Data supplied -
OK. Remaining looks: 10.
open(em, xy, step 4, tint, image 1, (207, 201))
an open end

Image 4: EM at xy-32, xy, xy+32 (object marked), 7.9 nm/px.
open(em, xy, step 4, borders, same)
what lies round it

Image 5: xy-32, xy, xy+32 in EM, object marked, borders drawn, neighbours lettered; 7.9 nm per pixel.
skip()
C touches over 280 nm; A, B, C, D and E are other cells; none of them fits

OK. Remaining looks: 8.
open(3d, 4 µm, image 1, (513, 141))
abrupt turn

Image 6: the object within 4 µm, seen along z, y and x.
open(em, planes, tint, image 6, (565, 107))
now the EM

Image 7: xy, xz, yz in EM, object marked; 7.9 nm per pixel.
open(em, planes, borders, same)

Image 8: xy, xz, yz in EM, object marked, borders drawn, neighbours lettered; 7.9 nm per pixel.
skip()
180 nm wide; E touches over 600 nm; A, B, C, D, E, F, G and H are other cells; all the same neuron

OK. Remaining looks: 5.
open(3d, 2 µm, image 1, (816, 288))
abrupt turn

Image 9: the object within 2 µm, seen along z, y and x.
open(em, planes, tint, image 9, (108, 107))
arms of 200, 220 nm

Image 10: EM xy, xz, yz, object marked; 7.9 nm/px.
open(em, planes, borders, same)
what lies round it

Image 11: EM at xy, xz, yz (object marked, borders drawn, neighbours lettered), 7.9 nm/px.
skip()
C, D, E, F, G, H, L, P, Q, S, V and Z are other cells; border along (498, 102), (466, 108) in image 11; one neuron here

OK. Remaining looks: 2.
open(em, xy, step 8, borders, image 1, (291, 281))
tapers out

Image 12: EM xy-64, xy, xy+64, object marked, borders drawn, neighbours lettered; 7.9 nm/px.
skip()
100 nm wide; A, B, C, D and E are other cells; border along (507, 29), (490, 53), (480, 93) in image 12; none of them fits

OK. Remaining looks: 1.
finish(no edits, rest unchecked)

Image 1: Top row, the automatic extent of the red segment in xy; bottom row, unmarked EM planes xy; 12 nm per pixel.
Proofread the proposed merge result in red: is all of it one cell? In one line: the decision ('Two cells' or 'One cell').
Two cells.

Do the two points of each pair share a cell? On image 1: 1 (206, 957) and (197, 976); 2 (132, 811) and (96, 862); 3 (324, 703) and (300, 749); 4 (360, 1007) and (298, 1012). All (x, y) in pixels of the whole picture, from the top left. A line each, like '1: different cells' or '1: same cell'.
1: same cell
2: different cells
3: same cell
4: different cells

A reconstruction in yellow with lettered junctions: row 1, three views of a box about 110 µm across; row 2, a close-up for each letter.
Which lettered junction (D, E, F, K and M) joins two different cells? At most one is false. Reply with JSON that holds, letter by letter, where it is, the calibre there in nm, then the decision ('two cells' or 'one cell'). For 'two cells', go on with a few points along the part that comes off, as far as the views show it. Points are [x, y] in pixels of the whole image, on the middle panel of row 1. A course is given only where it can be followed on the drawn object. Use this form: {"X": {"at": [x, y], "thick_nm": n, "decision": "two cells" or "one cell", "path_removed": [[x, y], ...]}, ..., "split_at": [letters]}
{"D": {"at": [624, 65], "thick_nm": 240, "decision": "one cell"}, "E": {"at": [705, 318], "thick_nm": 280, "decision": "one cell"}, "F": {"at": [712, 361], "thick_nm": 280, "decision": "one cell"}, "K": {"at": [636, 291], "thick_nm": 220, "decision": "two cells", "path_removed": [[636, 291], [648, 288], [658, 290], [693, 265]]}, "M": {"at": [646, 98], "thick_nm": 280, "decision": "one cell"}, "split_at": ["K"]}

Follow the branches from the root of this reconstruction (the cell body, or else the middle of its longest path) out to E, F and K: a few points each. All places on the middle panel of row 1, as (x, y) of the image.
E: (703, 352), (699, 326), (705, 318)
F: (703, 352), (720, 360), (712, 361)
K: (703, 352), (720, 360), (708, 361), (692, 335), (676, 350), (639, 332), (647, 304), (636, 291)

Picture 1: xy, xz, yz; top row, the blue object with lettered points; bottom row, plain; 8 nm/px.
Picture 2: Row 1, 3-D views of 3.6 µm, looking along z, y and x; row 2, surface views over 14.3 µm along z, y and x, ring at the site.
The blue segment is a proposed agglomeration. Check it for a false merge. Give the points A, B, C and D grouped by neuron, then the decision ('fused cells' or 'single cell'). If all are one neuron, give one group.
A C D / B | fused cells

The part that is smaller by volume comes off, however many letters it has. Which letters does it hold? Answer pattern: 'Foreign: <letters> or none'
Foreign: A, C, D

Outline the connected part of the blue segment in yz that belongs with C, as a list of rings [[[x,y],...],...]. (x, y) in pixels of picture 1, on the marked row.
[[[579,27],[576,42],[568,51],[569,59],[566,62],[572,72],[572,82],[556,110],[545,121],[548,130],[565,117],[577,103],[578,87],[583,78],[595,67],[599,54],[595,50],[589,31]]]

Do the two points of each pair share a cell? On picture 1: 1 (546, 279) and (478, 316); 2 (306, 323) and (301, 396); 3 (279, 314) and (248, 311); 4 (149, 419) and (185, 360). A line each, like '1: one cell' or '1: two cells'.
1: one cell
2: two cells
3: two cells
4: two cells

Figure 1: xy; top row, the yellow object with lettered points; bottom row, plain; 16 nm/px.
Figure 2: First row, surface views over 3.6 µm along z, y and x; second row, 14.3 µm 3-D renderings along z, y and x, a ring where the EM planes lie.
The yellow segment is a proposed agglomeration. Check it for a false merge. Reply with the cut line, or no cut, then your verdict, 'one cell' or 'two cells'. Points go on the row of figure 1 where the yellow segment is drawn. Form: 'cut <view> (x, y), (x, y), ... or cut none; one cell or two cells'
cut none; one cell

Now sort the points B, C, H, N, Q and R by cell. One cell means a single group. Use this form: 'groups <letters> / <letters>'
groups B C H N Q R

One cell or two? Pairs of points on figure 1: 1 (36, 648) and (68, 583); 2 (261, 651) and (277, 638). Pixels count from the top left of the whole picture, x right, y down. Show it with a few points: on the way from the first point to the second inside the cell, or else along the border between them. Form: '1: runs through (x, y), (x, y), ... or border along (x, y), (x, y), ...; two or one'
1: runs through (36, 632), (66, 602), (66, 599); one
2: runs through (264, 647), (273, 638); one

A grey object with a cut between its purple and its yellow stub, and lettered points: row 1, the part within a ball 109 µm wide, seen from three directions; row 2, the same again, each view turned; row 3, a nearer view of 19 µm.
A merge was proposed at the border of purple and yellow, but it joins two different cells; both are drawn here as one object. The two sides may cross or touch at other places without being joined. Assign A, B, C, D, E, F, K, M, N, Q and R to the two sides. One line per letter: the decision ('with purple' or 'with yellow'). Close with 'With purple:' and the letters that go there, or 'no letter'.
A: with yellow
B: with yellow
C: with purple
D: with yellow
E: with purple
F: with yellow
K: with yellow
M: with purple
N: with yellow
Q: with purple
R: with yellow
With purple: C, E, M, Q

Work item - All the data above should be restated in full, exactly.

Finished task -
OK. Remaining looks: 10.
open(em, xy, step 4, tint, image 1, (207, 201))
an open end

Image 4: EM at xy-32, xy, xy+32 (object marked), 7.9 nm/px.
open(em, xy, step 4, borders, same)
what lies round it

Image 5: xy-32, xy, xy+32 in EM, object marked, borders drawn, neighbours lettered; 7.9 nm per pixel.
skip()
C touches over 280 nm; A, B, C, D and E are other cells; none of them fits

OK. Remaining looks: 8.
open(3d, 4 µm, image 1, (513, 141))
abrupt turn

Image 6: the object within 4 µm, seen along z, y and x.
open(em, planes, tint, image 6, (565, 107))
now the EM

Image 7: xy, xz, yz in EM, object marked; 7.9 nm per pixel.
open(em, planes, borders, same)

Image 8: xy, xz, yz in EM, object marked, borders drawn, neighbours lettered; 7.9 nm per pixel.
skip()
180 nm wide; E touches over 600 nm; A, B, C, D, E, F, G and H are other cells; all the same neuron

OK. Remaining looks: 5.
open(3d, 2 µm, image 1, (816, 288))
abrupt turn

Image 9: the object within 2 µm, seen along z, y and x.
open(em, planes, tint, image 9, (108, 107))
arms of 200, 220 nm

Image 10: EM xy, xz, yz, object marked; 7.9 nm/px.
open(em, planes, borders, same)
what lies round it

Image 11: EM at xy, xz, yz (object marked, borders drawn, neighbours lettered), 7.9 nm/px.
skip()
C, D, E, F, G, H, L, P, Q, S, V and Z are other cells; border along (498, 102), (466, 108) in image 11; one neuron here

OK. Remaining looks: 2.
open(em, xy, step 8, borders, image 1, (291, 281))
tapers out

Image 12: EM xy-64, xy, xy+64, object marked, borders drawn, neighbours lettered; 7.9 nm/px.
skip()
100 nm wide; A, B, C, D and E are other cells; border along (507, 29), (490, 53), (480, 93) in image 12; none of them fits

OK. Remaining looks: 1.
finish(no edits, rest unchecked)

Image 1: Top row, the automatic extent of the red segment in xy; bottom row, unmarked EM planes xy; 12 nm per pixel.
Proofread the proposed merge result in red: is all of it one cell? In one line: the decision ('Two cells' or 'One cell').
Two cells.

Do the two points of each pair share a cell? On image 1: 1 (206, 957) and (197, 976); 2 (132, 811) and (96, 862); 3 (324, 703) and (300, 749); 4 (360, 1007) and (298, 1012). All (x, y) in pixels of the whole picture, from the top left. A line each, like '1: different cells' or '1: same cell'.
1: same cell
2: different cells
3: same cell
4: different cells

A reconstruction in yellow with lettered junctions: row 1, three views of a box about 110 µm across; row 2, a close-up for each letter.
Which lettered junction (D, E, F, K and M) joins two different cells? At most one is false. Reply with JSON that holds, letter by letter, where it is, the calibre there in nm, then the decision ('two cells' or 'one cell'). For 'two cells', go on with a few points along the part that comes off, as far as the views show it. Points are [x, y] in pixels of the whole image, on the middle panel of row 1. A course is given only where it can be followed on the drawn object. Use this form: {"X": {"at": [x, y], "thick_nm": n, "decision": "two cells" or "one cell", "path_removed": [[x, y], ...]}, ..., "split_at": [letters]}
{"D": {"at": [624, 65], "thick_nm": 240, "decision": "one cell"}, "E": {"at": [705, 318], "thick_nm": 280, "decision": "one cell"}, "F": {"at": [712, 361], "thick_nm": 280, "decision": "one cell"}, "K": {"at": [636, 291], "thick_nm": 220, "decision": "two cells", "path_removed": [[636, 291], [648, 288], [658, 290], [693, 265]]}, "M": {"at": [646, 98], "thick_nm": 280, "decision": "one cell"}, "split_at": ["K"]}

Follow the branches from the root of this reconstruction (the cell body, or else the middle of its longest path) out to E, F and K: a few points each. All places on the middle panel of row 1, as (x, y) of the image.
E: (703, 352), (699, 326), (705, 318)
F: (703, 352), (720, 360), (712, 361)
K: (703, 352), (720, 360), (708, 361), (692, 335), (676, 350), (639, 332), (647, 304), (636, 291)

Picture 1: xy, xz, yz; top row, the blue object with lettered points; bottom row, plain; 8 nm/px.
Picture 2: Row 1, 3-D views of 3.6 µm, looking along z, y and x; row 2, surface views over 14.3 µm along z, y and x, ring at the site.
The blue segment is a proposed agglomeration. Check it for a false merge. Give the points A, B, C and D grouped by neuron, then the decision ('fused cells' or 'single cell'). If all are one neuron, give one group.
A C D / B | fused cells

The part that is smaller by volume comes off, however many letters it has. Which letters does it hold? Answer pattern: 'Foreign: <letters> or none'
Foreign: A, C, D

Outline the connected part of the blue segment in yz that belongs with C, as a list of rings [[[x,y],...],...]. (x, y) in pixels of picture 1, on the marked row.
[[[579,27],[576,42],[568,51],[569,59],[566,62],[572,72],[572,82],[556,110],[545,121],[548,130],[565,117],[577,103],[578,87],[583,78],[595,67],[599,54],[595,50],[589,31]]]

Do the two points of each pair share a cell? On picture 1: 1 (546, 279) and (478, 316); 2 (306, 323) and (301, 396); 3 (279, 314) and (248, 311); 4 (149, 419) and (185, 360). A line each, like '1: one cell' or '1: two cells'.
1: one cell
2: two cells
3: two cells
4: two cells

Figure 1: xy; top row, the yellow object with lettered points; bottom row, plain; 16 nm/px.
Figure 2: First row, surface views over 3.6 µm along z, y and x; second row, 14.3 µm 3-D renderings along z, y and x, a ring where the EM planes lie.
The yellow segment is a proposed agglomeration. Check it for a false merge. Reply with the cut line, or no cut, then your verdict, 'one cell' or 'two cells'. Points go on the row of figure 1 where the yellow segment is drawn. Form: 'cut <view> (x, y), (x, y), ... or cut none; one cell or two cells'
cut none; one cell

Now sort the points B, C, H, N, Q and R by cell. One cell means a single group. Use this form: 'groups <letters> / <letters>'
groups B C H N Q R

One cell or two? Pairs of points on figure 1: 1 (36, 648) and (68, 583); 2 (261, 651) and (277, 638). Pixels count from the top left of the whole picture, x right, y down. Show it with a few points: on the way from the first point to the second inside the cell, or else along the border between them. Form: '1: runs through (x, y), (x, y), ... or border along (x, y), (x, y), ...; two or one'
1: runs through (36, 632), (66, 602), (66, 599); one
2: runs through (264, 647), (273, 638); one

A grey object with a cut between its purple and its yellow stub, and lettered points: row 1, the part within a ball 109 µm wide, seen from three directions; row 2, the same again, each view turned; row 3, a nearer view of 19 µm.
A merge was proposed at the border of purple and yellow, but it joins two different cells; both are drawn here as one object. The two sides may cross or touch at other places without being joined. Assign A, B, C, D, E, F, K, M, N, Q and R to the two sides. One line per letter: the decision ('with purple' or 'with yellow'). Close with 'With purple:' and the letters that go there, or 'no letter'.
A: with yellow
B: with yellow
C: with purple
D: with yellow
E: with purple
F: with yellow
K: with yellow
M: with purple
N: with yellow
Q: with purple
R: with yellow
With purple: C, E, M, Q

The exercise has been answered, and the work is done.